Using a 0.01 level of significance, is there evidence of a difference in the variances of the amount of time spent playing games while online per week by women and men?

Based on the results of (c), use the most appropriate test to determine, at the 0.01 level of significance, whether there is evidence of a difference in the mean amount of time spent playing games online per week by women and men.

Problem 10.63::::: Do social shoppers differ from other online consumers with respect to spending behavior? A study of browser-based shopping sessions reported that social shoppers, consumers who click away from social networks to retail sites or share an item on a social network, spent a mean of $126.12 on a retail site in a 30-day period compared to other online shoppers who spent a mean of $115.55.

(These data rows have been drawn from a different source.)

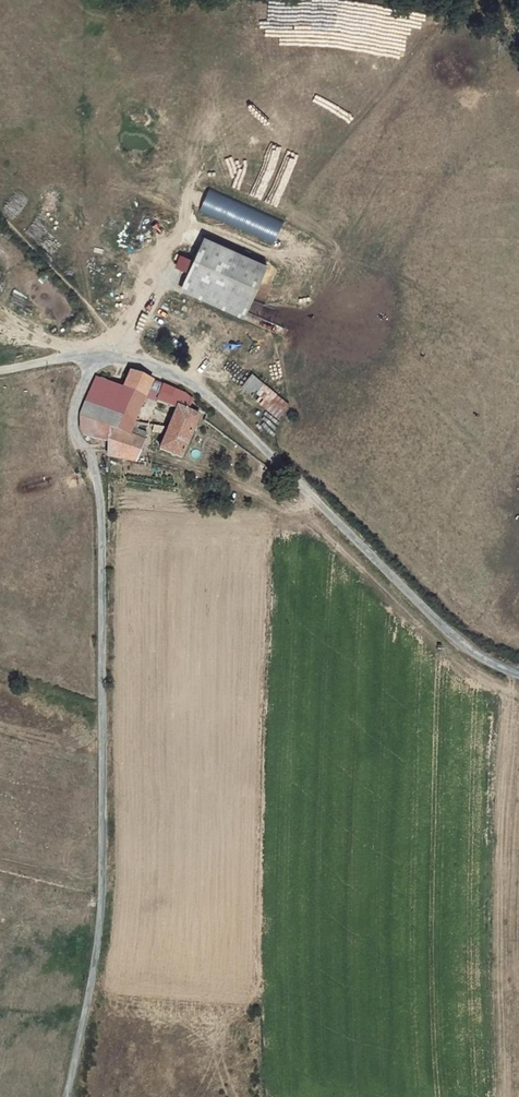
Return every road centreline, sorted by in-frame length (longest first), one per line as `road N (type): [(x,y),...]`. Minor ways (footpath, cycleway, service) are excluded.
road 1 (unclassified): [(67,1096),(103,888),(101,508),(91,461),(73,428),(94,357)]
road 2 (unclassified): [(518,676),(449,632),(192,383),(132,355),(94,357)]
road 3 (track): [(132,355),(0,216)]

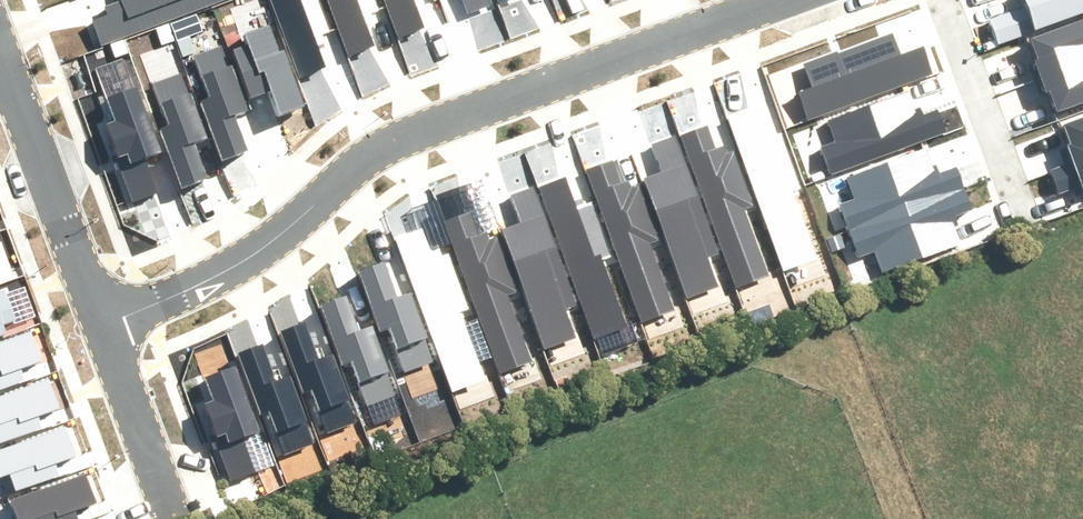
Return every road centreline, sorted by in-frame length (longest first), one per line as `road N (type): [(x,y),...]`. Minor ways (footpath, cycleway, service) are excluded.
road 1 (residential): [(773,0),(502,93),(389,145),(204,282),(106,325)]
road 2 (residential): [(0,61),(106,325)]
road 3 (residential): [(937,0),(1012,206)]
road 4 (residential): [(106,325),(178,518)]

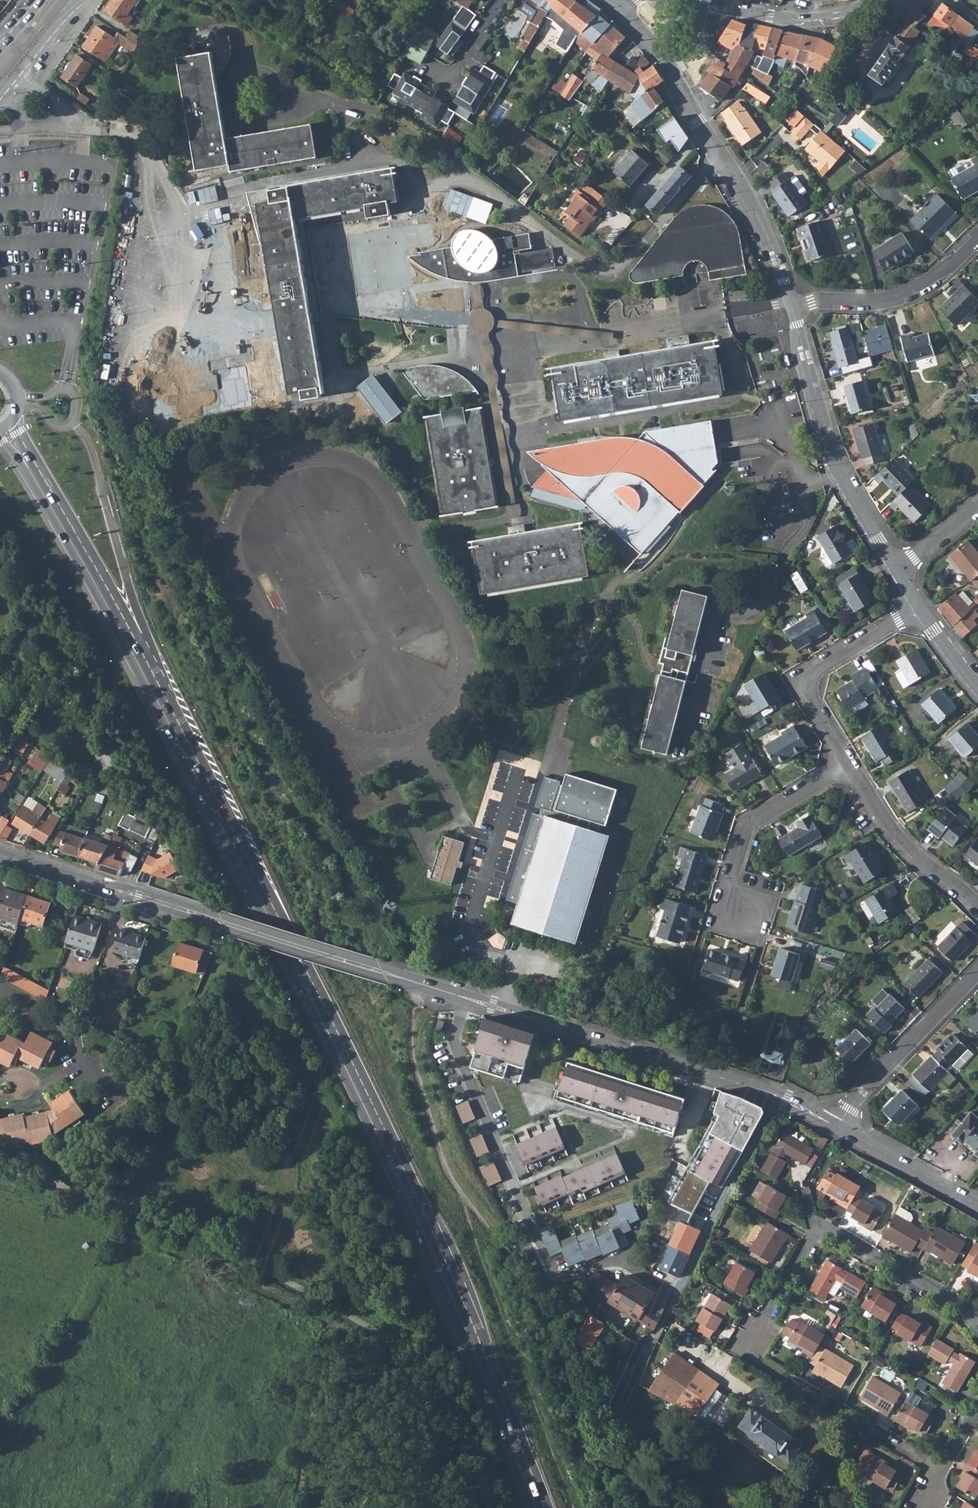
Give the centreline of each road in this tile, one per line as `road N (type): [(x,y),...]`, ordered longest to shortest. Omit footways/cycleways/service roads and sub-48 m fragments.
road 1 (trunk): [(548,1507),(420,1197),(308,967),(132,648)]
road 2 (trunk): [(132,648),(406,1206),(530,1507)]
road 3 (secondary): [(469,999),(0,850)]
road 4 (residential): [(608,0),(666,65),(765,232),(791,308)]
road 5 (secondary): [(778,1096),(469,999)]
road 6 (residential): [(791,308),(839,472),(896,568)]
road 7 (residential): [(469,999),(458,1058),(532,1232)]
road 8 (residential): [(820,1232),(746,1352),(814,1401)]
road 9 (residential): [(919,605),(812,683),(824,728),(847,766)]
road 10 (unclassified): [(677,1293),(778,1096)]
road 11 (residential): [(977,971),(837,1128)]
road 12 (residential): [(847,766),(744,827),(729,882),(742,909)]
road 13 (residential): [(791,308),(903,294),(977,241)]
road 14 (residential): [(847,766),(891,830),(977,904)]
road 15 (unclassified): [(603,1463),(677,1293)]
road 16 (residential): [(820,1232),(977,1324)]
road 17 (residential): [(679,0),(794,18),(858,8)]
road 18 (residential): [(677,1293),(613,1261),(555,1273),(532,1232)]
road 19 (primary): [(44,497),(132,648)]
road 20 (secondary): [(977,1206),(837,1128)]
road 21 (tertiary): [(0,94),(81,0)]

Source: Data extracted from “Social shoppers spend 8% more than other online consumers,” bit.ly/1FyyXP5.

Suppose that the study consisted of 500 social shoppers and 500 other online shoppers and the standard deviation of the order value was $40 for social shoppers and $10 for other online shoppers. Assume a level of significance of 0.05.

Is there evidence of a difference in the variances of the order values between social shoppers and other online shoppers?

Is there evidence of a difference in the mean order value between social shoppers and other online shoppers?

Construct a 95% confidence interval estimate for the difference in mean order value between social shoppers and other online shoppers.

Problem 10.66::::: The owner of a restaurant that serves Continental-style entrées has the business objective of learning more about the patterns of patron demand during the Friday-to-Sunday weekend time period. She decided to study the demand for dessert during this time period. In addition to studying whether a dessert was ordered, she will study the gender of the individual and whether a beef entrée was ordered. Data were collected from 630 customers and organized in the following contingency tables:

GENDER

DESSERT ORDERED Male Female Total

Yes ?96 ?50 146

No 234 250 484

Total 330 300 630

BEEF ENTRÉE

DESSERT ORDERED Yes No Total

Yes ?74 ?68 142

No 123 365 488

Total 197 433 630

At the 0.05 level of significance, is there evidence of a difference between males and females in the proportion who order dessert?

At the 0.05 level of significance, is there evidence of a difference in the proportion who order dessert based on whether a beef entrée has been ordered?